FINRA proposed amendments to the capital acquisition broker ("CAB") rules to widen the scope of firms eligible to operate as CABs and to make certain changes to the regulatory requirements applicable to CABs.
According to FINRA, the proposed amendments would do the following.
Permit CABs to act as investment advisers if their only advisory clients are "institutional investors."
Permit a CAB that privately places an issuer's securities to agent secondary transactions of those securities between "institutional investors," in accordance with an exemption from registration under the Securities Act of 1933.
Expand the definition of "institutional investors" to include the "knowledgeable employees" of a private fund or issuer to which the firm provided CAB services. For this purpose, "knowledgeable employee" would be defined in accordance with Investment Company Act Rule 3c-5. Currently, "institutional investors" are defined in CAB Rule 016(i) to include "qualified purchasers," as defined in the Investment Company Act, certain regulated entities and employee benefit plans, and institutions and individuals with at least $50 million in total assets.
Codify FINRA guidance permitting a CAB to receive compensation, in the form of securities issued by a privately held CAB client, instead of cash.
Adopt CAB Rule 321 ("Supervision of Associated Persons' Investments") to require CABs whose corporate finance or private placement activities pose insider trading risks to implement written procedures to mitigate those risks, including compliance with the transaction review requirements of FINRA Rule 3110(d), and the personal account trading requirements of FINRA Rule 3210.
Comments on the proposal must be submitted by March 30, 2020.
FINRA's proposal seeks to widen the scope of firms that are eligible to operate as broker-dealers under the regulatory-lite regime for CABs. The proposal is likely to be of particular interest to private fund advisers and private placement agents.
Private fund advisers that are not registered with the SEC as broker-dealers generally sell securities of funds they advise either (i) through third-party brokers, which charge brokerage commissions for their sales activities, or (ii) internally, through sales of fund interests in a manner that falls outside the scope of broker-dealer registration, in which case the adviser may not charge brokerage commissions for those sales. Under the FINRA proposal, advisers to private funds falling within Section 3(c)(7) of the Investment Company Act (whose investors are limited to "qualified purchasers" and "knowledgeable employees") should be eligible to register as broker-dealers and operate under the CAB regime, thereby enabling them to charge brokerage commissions for sales of fund interests and to compensate their employees for such sales. By contrast, investment advisers to funds falling within Section 3(c)(1) of the Investment Company Act that are not limited to "qualified purchasers" and "knowledgeable employees" would not be eligible to register as CABs in order to sell interests in those funds, as investors in 3(c)(1) funds would not be limited to "institutional investors" under the CAB Rules.

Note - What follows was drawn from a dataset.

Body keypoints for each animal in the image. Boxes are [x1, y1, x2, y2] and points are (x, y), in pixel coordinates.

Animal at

Private placement agents that engage in secondary sales of securities are not currently eligible to operate under the CAB regime (unless those secondary sales are in connection with a change of control of a privately held company). FINRA now proposes to expand the CAB regime to permit a firm that privately places an issuer's securities to agent secondary sales of those securities in private transactions between "institutional investors," including "qualified purchasers" and "knowledgeable employees."

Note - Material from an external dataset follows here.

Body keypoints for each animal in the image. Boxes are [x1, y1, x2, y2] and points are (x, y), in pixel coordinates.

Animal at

Benefits of CAB status: The current CAB regime has attracted only 55 firms. By contrast, FINRA estimates that there are currently approximately 700 SEC-registered broker-dealers that conduct "CAB-like" activities, but that have not elected to operate as CABs. FINRA presumably hopes that the proposed expansion in the scope of permissible CAB activities will induce private placement broker-dealers that conduct secondary sales of privately placed securities to elect CAB status, and qualifying private fund advisers that are not currently registered as broker-dealers to register as CABs. FINRA notes that firms operating under the CAB regime are not required to conduct branch office inspections, and are subject to more lenient requirements applicable to broker-dealer communications and AML audits.
The question is whether the increase in the scope of eligible securities activities, coupled with the more lenient regulatory requirements, provide a sufficient incentive for firms to operate as CABs. FINRA requests comment on this question, and whether there are other categories of activities that should be incorporated into the CAB regime. For example, it is difficult to see the objection to an investment adviser with non-institutional advisory clients registering under the CAB regime provided that any private fund sales activities are restricted to institutional investors. In addition, FINRA should clarify that a CAB may conduct discretionary investment advisory activities notwithstanding the current prohibition in CAB Rule 016(c)(2) on a CAB exercising investment discretion on behalf of a customer. It would also be useful for the definition of "institutional investor" to expressly include an entity that is wholly owned by "institutional investors." More broadly, this is a good opportunity for private fund advisers and private placement agents to consider the merits of CAB registration, and whether additional changes to the CAB regime would make it more appealing.